Darkness was a regular inclusion in the live set, a slightly jauntier blues driven by guitar and organ that provides a little up-tempo light and shade after three tracks of brooding before the pleas for forgiveness return with Anyhow (I know you can’t forgive me/But forgive me anyhow), rhythm tapped on a fedora, moody minimalist piano, sighing vocal line from Sharon Robinson and the Webb Sisters, a statement of lust married to a request for redemption.

Crazy to Love You, co-written with current partner Anjani Thomas, works the same territory  with a whispered vocal over soft-focus acoustic guitar, while those gorgeous harmonies lead into Come Healing a penitential hymn (his words, not mine) while Banjo, Lullaby and the closing Different Sides continue the autumnal tone, musing on memories and pondering the same subjects Cohen has pondered since Songs of Leonard Cohen back in 1968 with a wry wit that wasn’t always obvious back then.

That’s forty-four years working the same seam of faith and doubt, love and desire, betrayal and redemption evoking ancient traditions and eternal themes that might be Old Ideas but aren’t going to become extinct any time soon.

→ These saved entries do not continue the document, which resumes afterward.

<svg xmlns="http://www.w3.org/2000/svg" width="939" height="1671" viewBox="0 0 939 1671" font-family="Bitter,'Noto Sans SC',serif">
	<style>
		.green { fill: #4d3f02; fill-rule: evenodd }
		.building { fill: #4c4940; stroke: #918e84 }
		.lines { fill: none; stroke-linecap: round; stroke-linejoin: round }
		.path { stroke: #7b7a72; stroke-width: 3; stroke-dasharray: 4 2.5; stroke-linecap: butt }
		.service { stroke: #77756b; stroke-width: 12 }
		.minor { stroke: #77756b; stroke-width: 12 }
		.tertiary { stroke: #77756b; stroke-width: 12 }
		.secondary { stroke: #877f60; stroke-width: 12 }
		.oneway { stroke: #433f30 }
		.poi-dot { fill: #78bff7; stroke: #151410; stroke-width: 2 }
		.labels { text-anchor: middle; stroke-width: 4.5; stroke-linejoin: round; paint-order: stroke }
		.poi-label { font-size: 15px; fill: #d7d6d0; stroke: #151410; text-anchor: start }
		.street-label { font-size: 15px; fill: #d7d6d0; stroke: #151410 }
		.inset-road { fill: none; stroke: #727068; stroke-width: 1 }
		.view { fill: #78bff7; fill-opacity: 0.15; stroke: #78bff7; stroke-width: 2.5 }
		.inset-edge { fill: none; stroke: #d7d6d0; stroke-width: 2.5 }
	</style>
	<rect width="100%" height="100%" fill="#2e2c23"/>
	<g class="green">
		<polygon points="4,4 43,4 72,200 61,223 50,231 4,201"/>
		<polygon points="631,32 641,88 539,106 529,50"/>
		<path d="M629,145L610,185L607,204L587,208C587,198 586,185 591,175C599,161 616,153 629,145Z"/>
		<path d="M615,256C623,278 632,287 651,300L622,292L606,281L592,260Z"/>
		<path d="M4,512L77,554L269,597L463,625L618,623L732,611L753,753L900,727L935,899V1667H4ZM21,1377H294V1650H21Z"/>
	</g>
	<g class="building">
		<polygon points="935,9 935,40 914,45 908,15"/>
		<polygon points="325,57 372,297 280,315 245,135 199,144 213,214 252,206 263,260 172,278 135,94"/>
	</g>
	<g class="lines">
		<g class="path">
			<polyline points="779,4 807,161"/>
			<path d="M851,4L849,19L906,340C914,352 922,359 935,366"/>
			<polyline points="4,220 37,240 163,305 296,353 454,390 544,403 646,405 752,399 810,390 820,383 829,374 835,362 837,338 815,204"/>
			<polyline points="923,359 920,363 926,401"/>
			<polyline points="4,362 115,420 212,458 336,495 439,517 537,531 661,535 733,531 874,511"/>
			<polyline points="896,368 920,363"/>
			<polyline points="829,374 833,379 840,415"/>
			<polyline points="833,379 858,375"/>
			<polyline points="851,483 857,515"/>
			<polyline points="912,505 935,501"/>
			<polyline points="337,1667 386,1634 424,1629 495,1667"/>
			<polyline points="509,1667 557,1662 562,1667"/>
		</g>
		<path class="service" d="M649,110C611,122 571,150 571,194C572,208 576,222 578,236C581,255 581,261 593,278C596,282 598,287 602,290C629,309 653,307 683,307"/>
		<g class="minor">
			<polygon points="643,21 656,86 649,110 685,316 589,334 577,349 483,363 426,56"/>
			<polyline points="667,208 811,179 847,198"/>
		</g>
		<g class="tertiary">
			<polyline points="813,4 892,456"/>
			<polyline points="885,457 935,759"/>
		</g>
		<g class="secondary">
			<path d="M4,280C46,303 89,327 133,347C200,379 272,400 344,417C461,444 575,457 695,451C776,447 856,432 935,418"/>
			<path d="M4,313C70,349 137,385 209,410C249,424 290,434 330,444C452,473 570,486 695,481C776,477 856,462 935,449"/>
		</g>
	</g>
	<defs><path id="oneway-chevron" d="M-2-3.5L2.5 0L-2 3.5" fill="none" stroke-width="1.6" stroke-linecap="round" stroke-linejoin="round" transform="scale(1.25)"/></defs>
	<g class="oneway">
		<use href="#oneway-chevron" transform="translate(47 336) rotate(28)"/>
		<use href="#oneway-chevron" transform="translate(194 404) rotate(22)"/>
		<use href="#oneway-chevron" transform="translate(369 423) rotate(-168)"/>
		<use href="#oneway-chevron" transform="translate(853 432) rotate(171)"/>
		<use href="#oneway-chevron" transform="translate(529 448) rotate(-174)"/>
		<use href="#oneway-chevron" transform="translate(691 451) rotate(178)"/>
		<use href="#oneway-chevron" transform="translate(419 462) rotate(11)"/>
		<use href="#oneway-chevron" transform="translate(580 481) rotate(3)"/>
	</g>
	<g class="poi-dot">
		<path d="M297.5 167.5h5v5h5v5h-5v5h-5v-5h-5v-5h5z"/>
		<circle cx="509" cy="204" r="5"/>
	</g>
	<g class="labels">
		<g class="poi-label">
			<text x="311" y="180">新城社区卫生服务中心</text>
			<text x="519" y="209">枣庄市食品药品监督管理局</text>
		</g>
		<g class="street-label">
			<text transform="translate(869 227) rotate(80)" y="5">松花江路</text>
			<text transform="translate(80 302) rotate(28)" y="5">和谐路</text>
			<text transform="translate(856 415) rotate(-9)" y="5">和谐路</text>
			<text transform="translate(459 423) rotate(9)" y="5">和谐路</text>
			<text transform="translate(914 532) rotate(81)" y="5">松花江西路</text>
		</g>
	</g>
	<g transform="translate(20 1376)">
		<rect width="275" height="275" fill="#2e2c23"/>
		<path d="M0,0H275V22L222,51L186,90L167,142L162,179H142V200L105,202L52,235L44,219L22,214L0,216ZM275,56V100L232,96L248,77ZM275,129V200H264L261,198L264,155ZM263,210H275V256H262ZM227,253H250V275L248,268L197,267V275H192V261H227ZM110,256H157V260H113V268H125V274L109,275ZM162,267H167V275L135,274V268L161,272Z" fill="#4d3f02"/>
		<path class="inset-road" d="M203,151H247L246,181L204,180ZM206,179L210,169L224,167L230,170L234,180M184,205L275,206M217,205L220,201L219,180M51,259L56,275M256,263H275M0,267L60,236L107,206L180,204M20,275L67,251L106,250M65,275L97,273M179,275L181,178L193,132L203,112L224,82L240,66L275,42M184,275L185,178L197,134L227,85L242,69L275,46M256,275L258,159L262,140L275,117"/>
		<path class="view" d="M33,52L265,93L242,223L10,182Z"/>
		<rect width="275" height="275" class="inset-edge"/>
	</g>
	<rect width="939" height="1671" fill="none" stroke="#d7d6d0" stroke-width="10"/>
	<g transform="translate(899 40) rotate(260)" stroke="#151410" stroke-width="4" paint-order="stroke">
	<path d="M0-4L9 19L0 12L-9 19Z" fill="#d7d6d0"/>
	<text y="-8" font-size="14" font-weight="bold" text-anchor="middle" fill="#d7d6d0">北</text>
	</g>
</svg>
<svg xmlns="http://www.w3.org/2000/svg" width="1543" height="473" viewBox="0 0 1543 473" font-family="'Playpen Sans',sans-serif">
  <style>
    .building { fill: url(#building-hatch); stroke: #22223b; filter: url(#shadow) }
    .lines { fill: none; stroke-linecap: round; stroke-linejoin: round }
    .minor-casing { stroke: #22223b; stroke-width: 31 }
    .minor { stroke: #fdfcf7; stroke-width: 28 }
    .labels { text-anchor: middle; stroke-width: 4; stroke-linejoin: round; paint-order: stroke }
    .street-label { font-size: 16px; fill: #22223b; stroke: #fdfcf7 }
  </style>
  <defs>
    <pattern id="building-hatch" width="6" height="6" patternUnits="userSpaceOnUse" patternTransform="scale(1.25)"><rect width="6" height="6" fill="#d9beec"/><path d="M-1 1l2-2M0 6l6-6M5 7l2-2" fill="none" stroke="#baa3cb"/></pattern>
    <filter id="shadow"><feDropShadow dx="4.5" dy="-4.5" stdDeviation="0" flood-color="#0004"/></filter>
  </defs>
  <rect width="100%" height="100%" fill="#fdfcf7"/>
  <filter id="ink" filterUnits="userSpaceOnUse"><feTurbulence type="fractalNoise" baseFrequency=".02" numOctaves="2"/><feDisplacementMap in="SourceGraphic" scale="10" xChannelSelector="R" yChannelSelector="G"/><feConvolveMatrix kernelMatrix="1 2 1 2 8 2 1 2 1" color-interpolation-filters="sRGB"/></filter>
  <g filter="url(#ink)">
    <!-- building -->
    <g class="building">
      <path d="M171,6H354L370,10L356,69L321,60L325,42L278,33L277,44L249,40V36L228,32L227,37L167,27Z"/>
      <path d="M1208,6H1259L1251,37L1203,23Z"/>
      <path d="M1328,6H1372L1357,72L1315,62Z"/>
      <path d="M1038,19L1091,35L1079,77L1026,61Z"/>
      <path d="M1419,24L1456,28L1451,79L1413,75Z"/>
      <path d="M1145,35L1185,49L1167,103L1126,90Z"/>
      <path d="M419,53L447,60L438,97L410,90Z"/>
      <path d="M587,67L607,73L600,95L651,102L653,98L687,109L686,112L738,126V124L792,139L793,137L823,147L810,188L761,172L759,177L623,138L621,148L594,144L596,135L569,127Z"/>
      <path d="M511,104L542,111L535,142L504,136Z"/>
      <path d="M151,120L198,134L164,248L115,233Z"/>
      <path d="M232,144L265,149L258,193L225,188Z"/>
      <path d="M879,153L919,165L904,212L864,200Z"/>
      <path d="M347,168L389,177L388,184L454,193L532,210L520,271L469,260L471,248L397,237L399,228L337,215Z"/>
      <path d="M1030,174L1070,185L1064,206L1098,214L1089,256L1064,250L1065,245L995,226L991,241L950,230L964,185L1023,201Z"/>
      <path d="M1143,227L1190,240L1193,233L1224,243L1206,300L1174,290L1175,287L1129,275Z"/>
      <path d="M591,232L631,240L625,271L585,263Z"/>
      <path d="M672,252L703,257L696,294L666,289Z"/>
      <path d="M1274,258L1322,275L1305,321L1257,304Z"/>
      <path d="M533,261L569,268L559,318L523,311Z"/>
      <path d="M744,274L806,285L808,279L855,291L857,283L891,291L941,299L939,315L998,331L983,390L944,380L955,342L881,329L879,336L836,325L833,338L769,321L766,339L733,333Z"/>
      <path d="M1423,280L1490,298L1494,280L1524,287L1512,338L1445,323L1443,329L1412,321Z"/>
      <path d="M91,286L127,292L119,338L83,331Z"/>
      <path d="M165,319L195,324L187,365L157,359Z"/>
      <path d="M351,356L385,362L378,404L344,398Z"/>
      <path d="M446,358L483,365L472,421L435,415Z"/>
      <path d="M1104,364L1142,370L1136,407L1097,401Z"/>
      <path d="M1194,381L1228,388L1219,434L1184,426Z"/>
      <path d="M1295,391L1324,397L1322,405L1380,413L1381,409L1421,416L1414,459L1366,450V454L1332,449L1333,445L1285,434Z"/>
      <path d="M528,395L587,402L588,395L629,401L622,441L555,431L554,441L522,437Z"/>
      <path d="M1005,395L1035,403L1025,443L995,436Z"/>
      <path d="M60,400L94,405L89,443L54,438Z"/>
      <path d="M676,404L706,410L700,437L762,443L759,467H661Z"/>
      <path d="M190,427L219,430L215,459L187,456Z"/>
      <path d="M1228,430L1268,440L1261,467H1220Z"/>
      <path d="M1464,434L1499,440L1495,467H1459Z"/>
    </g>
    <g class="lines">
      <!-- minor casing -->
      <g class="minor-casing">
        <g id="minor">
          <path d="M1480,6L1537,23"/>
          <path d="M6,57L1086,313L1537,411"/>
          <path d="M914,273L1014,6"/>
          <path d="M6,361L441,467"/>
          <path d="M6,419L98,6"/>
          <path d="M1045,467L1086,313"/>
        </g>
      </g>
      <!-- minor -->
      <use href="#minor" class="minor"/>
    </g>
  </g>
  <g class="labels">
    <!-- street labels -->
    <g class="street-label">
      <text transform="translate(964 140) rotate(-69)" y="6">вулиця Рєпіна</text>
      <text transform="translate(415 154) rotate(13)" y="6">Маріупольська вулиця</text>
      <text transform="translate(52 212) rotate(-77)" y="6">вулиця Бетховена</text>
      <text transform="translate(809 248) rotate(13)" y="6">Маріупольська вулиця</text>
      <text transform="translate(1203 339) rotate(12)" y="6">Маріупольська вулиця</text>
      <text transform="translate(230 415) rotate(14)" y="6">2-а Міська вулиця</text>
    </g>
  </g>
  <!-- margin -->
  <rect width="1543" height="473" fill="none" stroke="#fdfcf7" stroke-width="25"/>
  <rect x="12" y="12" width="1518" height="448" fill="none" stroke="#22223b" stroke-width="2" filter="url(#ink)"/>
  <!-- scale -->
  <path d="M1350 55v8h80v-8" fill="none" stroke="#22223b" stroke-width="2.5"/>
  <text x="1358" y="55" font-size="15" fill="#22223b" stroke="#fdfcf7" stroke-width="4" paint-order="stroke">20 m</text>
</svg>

Assuming he can get himself into the studio it won’t be the last examination of these matters. He already has enough songs for another album, and you can be sure that he won’t be changing his subject matter, will he?

No, the next record, assuming he’s not taken from us in the interim will be another exploration of mortality, spirituality and the human condition, delivered with a self-deprecating gravity over a bleakly minimal accompaniment that delivers light and shade with the female harmonies soaring and sighing through the mixture.

After all this time the listener knows what’s coming on a Leonard Cohen album. Your mileage, of course, is going to vary. While some of us will see a new album as a welcome addition to a body of work that fits like a comfortable overcoat there’ll be others who’ll regard it as sackcloth. Fair enough, with Cohen once you’ve sampled what’s on offer you know what you’re getting and while Old Ideas won’t convert the disbeliever it might just add a few converts from the uninitiated.

After all, from where I’m sitting it’s some of his very best work.